In Rear Window (1954), too, Hitch
repeats to trope of ordinary citizens stepping over the line of acceptable
legality to bring a miscreant to justice: Jimmy Stewart turns voyeur [1], Grace
Kelly gets involved in a little light breaking and entering, and they both
collude in an act of fake blackmail, all in an effort to entrap Raymond Burr’s
hulking ‘voluntary widower’.
But even in these instances,
Hitchcock never full-bloodedly returns to the truly murky moral universe of his
British and early American films, to my mind anyway (although the troubling
collusion between protagonist and antagonist in Strangers on a Train [1951] is probably the closest fit in terms of
mood and moral implications). It’s precisely
this murkiness – which has a distinct Patrick Hamilton / C S Forester [2] flavour
to it – which provides these films with their strength, and guarantees them their
premier position within Hitchcock’s output, with Shadow of a Doubt the grubby jewel in a deliciously tarnished crown. I do feel generally that the 30s and 40s get
a little neglected in coverage of Hitchcock as a director, though, with his
later films (Vertigo [1958] in
particular) tending to garner the most critical and audience attention at the expense of the earlier movies. Do you feel that’s the case?
RS:
Most definitely. My favourite Hitchcock film used to be Rear Window, which I still love, but
although it is so smart and visually inventive, there’s nothing like the same
level of unsettling confusion that makes Shadow
of a Doubt and the other earlier films so memorable. Discussions of Hitchcock’s later films can sometimes
seem to reduce his work to a succession of grisly deaths and foxy blondes, as
though his points of obsession became more pronounced in the second half of his
career. Shadow of a Doubt was a revelation because it has to operate within
the most extreme strictures of the Hayes code, and yet still produces the most
cold-blooded psychopath of Hitchcock’s entire back catalogue. Perhaps it’s those restrictions that promote
his creative inventiveness, or perhaps it’s just Joseph Cotten kicking ass, but
Shadow of a Doubt feels like a leaner,
more upsetting film than any of those later examples, and as such deserves more
recognition than it gets.
ST:
Indeed, and I’d
argue that genius in any artistic field resides not in total freedom and
creative control on the part of the artist, but rather in the capacity of the
artist to work within the codes and
restrictions of his/her period and still
produce a series of masterpieces (Hitchcock and his peers are no different to
the painters and sculptors of the Italian Renaissance in this respect). In curtailed and more controversial terms:
creativity is constraint. (That might be material for an entirely
different series of posts, however.)
More broadly, this period of Hitchcock’s – running from, say, the first
version of The Man Who Knew Too Much in
1934 to Notorious in ’46 – feels like
an untapped resource, a hidden treasure-trove, which, precisely because it
doesn’t get the same kind of coverage as the acknowledged classics that came
later, is yet to fully yield up its secrets.
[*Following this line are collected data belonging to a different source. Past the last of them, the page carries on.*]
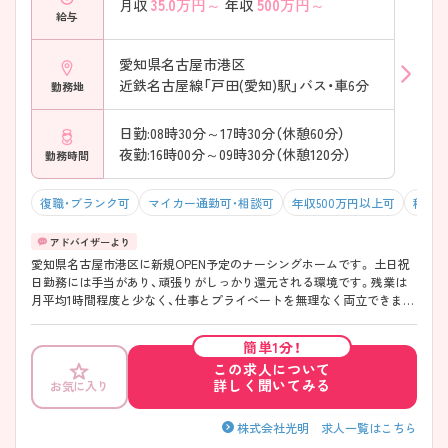
35.0
万円～
500
万円～
月収
年収
給与
愛知県名古屋市港区
近鉄名古屋線「戸田(愛知)駅」バス・車6分
勤務地
日勤:08時30分～17時30分（休憩60分）
夜勤:16時00分～09時30分（休憩120分）
勤務時間
復職・ブランク可
マイカー通勤可・相談可
年収500万円以上可
積極
愛知県名古屋市港区に新規OPEN予定のナーシングホームです。 土日祝
日勤務には手当があり、頑張りがしっかり還元される環境です。残業は
月平均1時間程度と少なく、仕事とプライベートを無理なく両立できます
☆ ご興味のある方には、面接対策ポイントなど、さらに詳細をご案内し
ますのでお気軽にご相談ください！
簡単1分！
この求人について
詳しく聞いてみる
お気に入り
株式会社光明 求人一覧はこちら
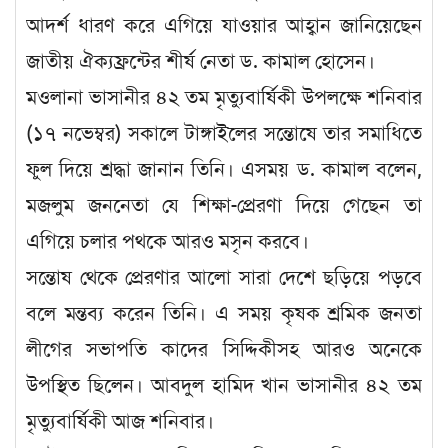
আদর্শ ধারণ করে এগিয়ে যাওয়ার আহ্বান জানিয়েছেন
জাতীয় ঐক্যফ্রন্টের শীর্ষ নেতা ড. কামাল হোসেন।
মওলানা ভাসানীর ৪২ তম মৃত্যুবার্ষিকী উপলক্ষে শনিবার
(১৭ নভেম্বর) সকালে টাঙ্গাইলের সন্তোষে তার সমাধিতে
ফুল দিয়ে শ্রদ্ধা জানান তিনি। এসময় ড. কামাল বলেন,
মজলুম জননেতা যে শিক্ষা-প্রেরণা দিয়ে গেছেন তা
এগিয়ে চলার পথকে আরও মসৃন করবে।
সন্তোষ থেকে প্রেরণার আলো সারা দেশে ছড়িয়ে পড়বে
বলে মন্তব্য করেন তিনি। এ সময় কৃষক শ্রমিক জনতা
লীগের সভাপতি কাদের সিদ্দিকীসহ আরও অনেকে
উপস্থিত ছিলেন। আবদুল হামিদ খান ভাসানীর ৪২ তম
মৃত্যুবার্ষিকী আজ শনিবার।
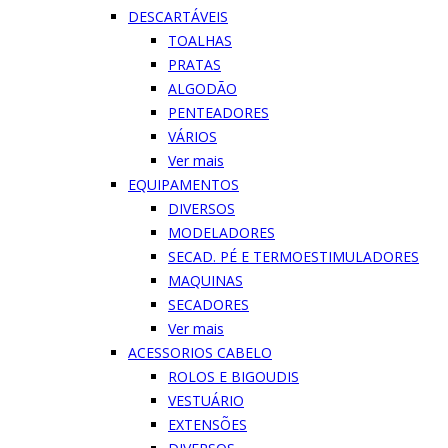
DESCARTÁVEIS
TOALHAS
PRATAS
ALGODÃO
PENTEADORES
VÁRIOS
Ver mais
EQUIPAMENTOS
DIVERSOS
MODELADORES
SECAD. PÉ E TERMOESTIMULADORES
MAQUINAS
SECADORES
Ver mais
ACESSORIOS CABELO
ROLOS E BIGOUDIS
VESTUÁRIO
EXTENSÕES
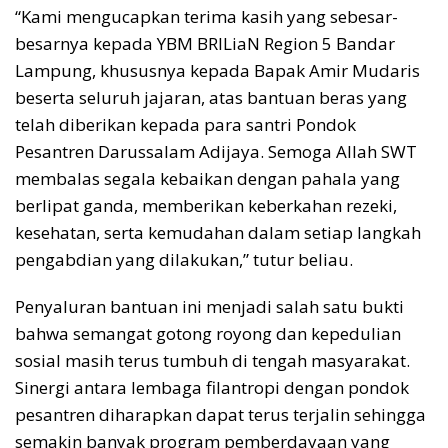
“Kami mengucapkan terima kasih yang sebesar-
besarnya kepada YBM BRILiaN Region 5 Bandar
Lampung, khususnya kepada Bapak Amir Mudaris
beserta seluruh jajaran, atas bantuan beras yang
telah diberikan kepada para santri Pondok
Pesantren Darussalam Adijaya. Semoga Allah SWT
membalas segala kebaikan dengan pahala yang
berlipat ganda, memberikan keberkahan rezeki,
kesehatan, serta kemudahan dalam setiap langkah
pengabdian yang dilakukan,” tutur beliau.
Penyaluran bantuan ini menjadi salah satu bukti
bahwa semangat gotong royong dan kepedulian
sosial masih terus tumbuh di tengah masyarakat.
Sinergi antara lembaga filantropi dengan pondok
pesantren diharapkan dapat terus terjalin sehingga
semakin banyak program pemberdayaan yang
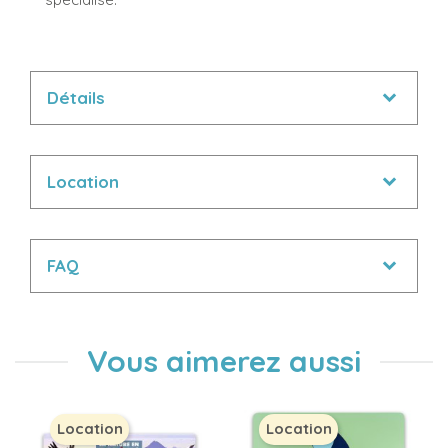
Détails
Location
FAQ
Vous aimerez aussi
Location
Location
I’d urge anyone who’s even slightly interested in film to delve, and
there’s no better place to start than Shadow
of a Doubt.
===
[1] Although the film’s real
interest lies in the suggestion that the voyeuristic impulse resides in all of
us: Stewart’s character is simply using a natural yet morbid human leaning to some
kind of societal good, albeit a deeply morally troublesome ‘good’.
[2] I’m referring to Forester’s
excellent trio of seedy, proto-Graham Greene crime novels, by the way, not the
Hornblower series of books, which are decidedly unmurky in character.